(GIVEN PASSAGE)

Metadata-Version: 2.4
Name: data_cleaner_lib
Version: 1.1
Summary: A comprehensive data cleaning library for pandas DataFrames
Author-email: Giri V <srisankargiriv14@gmail.com>
License-Expression: MIT
License-File: LICENSE.txt
Classifier: Operating System :: OS Independent
Classifier: Programming Language :: Python :: 3
Requires-Python: >=3.9
Requires-Dist: numpy>=1.21.0
Requires-Dist: pandas>=1.5.0
Requires-Dist: scipy>=1.7.0
Description-Content-Type: text/markdown

# data_cleaner_lib: A Comprehensive Python Data Cleaning Library

`data_cleaner_lib` is a robust and intuitive Python library designed to streamline the often complex and time-consuming process of data cleaning for pandas DataFrames. It provides a comprehensive suite of tools to identify and rectify common data quality issues, including missing values, duplicates, outliers, and inconsistent text formats, with careful consideration for various edge cases. This library aims to empower data professionals and analysts to prepare their datasets for analysis and machine learning models with greater efficiency and reliability.

## Features

`data_cleaner_lib` offers a versatile set of functionalities to tackle diverse data cleaning challenges:

- **Handle Missing Values**: Impute or remove missing data using a variety of strategies:
  - `'mean'`: Replace missing numerical values with the column's mean.
  - `'median'`: Replace missing numerical values with the column's median.
  - `'mode'`: Replace missing values (numerical or categorical) with the most frequent value.
  - `'drop'`: Remove rows containing missing values in specified columns.
  - `'custom'` (value): Fill with a user-specified constant value.

(End GIVEN PASSAGE)
(INFORMATION SUPPLIED)

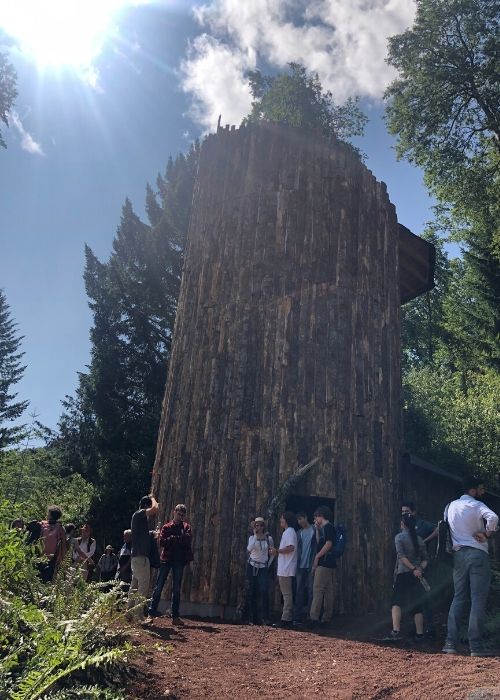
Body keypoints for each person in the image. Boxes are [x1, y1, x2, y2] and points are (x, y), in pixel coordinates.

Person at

(End INFORMATION SUPPLIED)

_PARTS OF THE EXERCISE_:
**A.** In the data cleaning library description, change "data professionals" to "data engineers" in everything from "# data_cleaner_lib: A" down to "efficiency and reliability.", and write out that stretch.
**B.** Write what comes next in the data cleaning library description, picking up after its last sentence.
The lines aren't needed for this work.

_RESPONSES TO THE TASKS_:
**A.**
# data_cleaner_lib: A Comprehensive Python Data Cleaning Library

`data_cleaner_lib` is a robust and intuitive Python library designed to streamline the often complex and time-consuming process of data cleaning for pandas DataFrames. It provides a comprehensive suite of tools to identify and rectify common data quality issues, including missing values, duplicates, outliers, and inconsistent text formats, with careful consideration for various edge cases. This library aims to empower data engineers and analysts to prepare their datasets for analysis and machine learning models with greater efficiency and reliability.

**B.**
- **Remove Duplicates**: Identify and eliminate redundant rows based on all columns or a specified subset, ensuring data uniqueness with options to keep `'first'`, `'last'`, or no duplicates.
- **Handle Outliers**: Detect and mitigate the impact of extreme values using statistical methods:
  - `'iqr'` (Interquartile Range): Cap values outside 1.5×IQR from quartiles.
  - `'zscore'`: Replace outliers with the median based on a Z-score threshold (default 0.8), with additional clipping for `age` (≥100) and `salary` (≥1e6).
- **Standardize Text Data**: Clean and normalize string columns to ensure consistency:
  - Convert to lowercase.
  - Strip leading/trailing whitespace.
  - Remove extra internal whitespace.
  - Handle special characters and non-alphanumeric data.
  - Optionally preserve email formats (retaining `@` and `.`) during standardization.
- **Convert Data Types**: Safely cast columns to desired data types (e.g., int, float, datetime), with error handling and automatic NaN filling for integer conversions.
- **Preprocess Mixed-Type Columns**: Automatically detect and handle columns with mixed data types, converting empty strings to NaN and attempting numeric or datetime conversions where appropriate.
- **Generate Cleaning Reports**: Obtain a comprehensive summary of cleaning operations, including original and current DataFrame shapes, missing values, and data types.
- **Chaining Operations**: The API supports method chaining for fluid, sequential application of cleaning steps.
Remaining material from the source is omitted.